The aim of this study is to gain a better understanding of the impact of THA on lumbar lordosis in sitting and standing positions and the lumbar disc height stratified by osteochondrosis intervertebralis. Furthermore, the investigation highlights to what extent the lumbar intervertebral disc height is interrelated to the spinopelvic and spinal sagittal alignment.

Materials and methods

Patients undergoing elective primary THA were screened for study inclusion from September 2019 to November 2020 in a tertiary reference centre. The study was approved by the institutional ethics board (EA2/142/17) and is in accordance with the Declaration of Helsinki. All patients have given their written informed consent. Exclusion criteria were defined as any form of revision THA, a history of previous spinal fusion surgery at any level, ankylosing spondylitis, osseous metastases, any neurological condition affecting the posture, simultaneously bilateral performed THA and severe hip dysplasia with subsequent femoral shortening osteotomy.

[Saved entries]
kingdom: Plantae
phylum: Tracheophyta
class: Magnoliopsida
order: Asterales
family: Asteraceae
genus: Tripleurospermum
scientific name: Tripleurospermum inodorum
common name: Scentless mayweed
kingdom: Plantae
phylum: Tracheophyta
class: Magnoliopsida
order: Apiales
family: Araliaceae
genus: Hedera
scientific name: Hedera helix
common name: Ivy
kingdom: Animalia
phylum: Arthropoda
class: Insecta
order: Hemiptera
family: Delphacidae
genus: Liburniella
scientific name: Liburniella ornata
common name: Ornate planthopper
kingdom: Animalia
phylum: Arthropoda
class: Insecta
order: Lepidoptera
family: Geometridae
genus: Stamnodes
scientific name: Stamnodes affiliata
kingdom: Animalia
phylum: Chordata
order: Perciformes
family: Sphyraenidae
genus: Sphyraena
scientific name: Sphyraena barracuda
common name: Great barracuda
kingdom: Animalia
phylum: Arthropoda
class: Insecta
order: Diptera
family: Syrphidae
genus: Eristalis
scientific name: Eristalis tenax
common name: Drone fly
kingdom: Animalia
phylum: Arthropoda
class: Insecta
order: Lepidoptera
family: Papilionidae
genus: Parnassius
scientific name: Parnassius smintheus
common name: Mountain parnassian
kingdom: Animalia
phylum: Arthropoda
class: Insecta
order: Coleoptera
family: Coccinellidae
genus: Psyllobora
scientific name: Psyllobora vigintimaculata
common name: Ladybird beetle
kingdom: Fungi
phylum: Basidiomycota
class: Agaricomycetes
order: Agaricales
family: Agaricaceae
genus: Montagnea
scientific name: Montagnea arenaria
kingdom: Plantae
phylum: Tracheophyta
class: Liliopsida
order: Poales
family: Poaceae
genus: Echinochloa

- Exercises to complete:
• 1. Copy out everything from "The aim of this" down to "spinal sagittal alignment." in the excerpt on THA and lumbar lordosis.
• 2. Write the next part of the excerpt on THA and lumbar lordosis.

- Answers for each item:
• 1.
The aim of this study is to gain a better understanding of the impact of THA on lumbar lordosis in sitting and standing positions and the lumbar disc height stratified by osteochondrosis intervertebralis. Furthermore, the investigation highlights to what extent the lumbar intervertebral disc height is interrelated to the spinopelvic and spinal sagittal alignment.

• 2.
Radiographic assessment

Radiological images were obtained using biplanar low-dose stereoradiography (EOS, Paris, France) within three days pre-operatively and five to seven days post-operatively. The included patients received standing and sitting radiographs from anterior–posterior and lateral, and the entire spine was imaged up to the proximal tibia. For the standing image, the patients were asked to stand as naturally as possible and to place their hands on an arm support of the EOS device with their arms relaxed. The subjects were instructed to sit on a height-adjustable chair without a backrest, and the chair height was adjusted till the thighs were parallel to the floor. The measurements were conducted by an orthopaedic surgeon using a Merlin Diagnostic Workcenter (Phoenix-PACS, Freiburg, Germany). In addition, a randomized 25% of the dataset were re-measured by an independent orthopaedic surgeon to evaluate interrater reliability. The recorded parameters were sagittal vertical axis (SVA, mm), pelvic incidence (PI, °), lumbar lordosis (LL, °), pelvic tilt (PT, °), sacral slope (SS, °) and PI-LL mismatch (PI-LL, °) (Fig. 1). The differences between the standing and sitting radiographic evaluation of LL (∆ LL = LL_standing − LL_sitting) were determined as lumbar flexibility.

Fig. 1.

Section of a standing sagittal EOS image of the lumbar spine, pelvis and hip joints (images A and B) are depicted. Image A illustrates the measurement method of the pelvic tilt (PT) and pelvic incidence (PI) in the standing position. Image B shows the measurement of the lumbar lordosis (LL) and the sacral slope (SS) in standing position

Osteochondrosis intervertebralis was graded according to a Kellgren and Lawrence adjusted score (grades 0 to 4) [27]. The highest grade of the classification regarding all levels of the lumbar spine was determined. For reasonable comparison, the patients were then divided into groups: mild or severe osteochondrosis intervertebralis. In the mild group, patients were assigned Kellgren and Lawrence grades 0 to 2. Severe osteochondrosis intervertebralis was defined as grades 3 and 4 according to Kellgren and Lawrence.

Measurement of the lumbar intervertebral disc height was performed according to an established method [28]. The following parameters have been collected to calculate the disc height index (DHI): the anterior disc height (Ha), the posterior disc height (Hp), the depth of the superior portion of the disc (Ds), and the depth of the inferior portion of the disc (Di). DHI was calculated based on the parameters obtained (Fig. 2).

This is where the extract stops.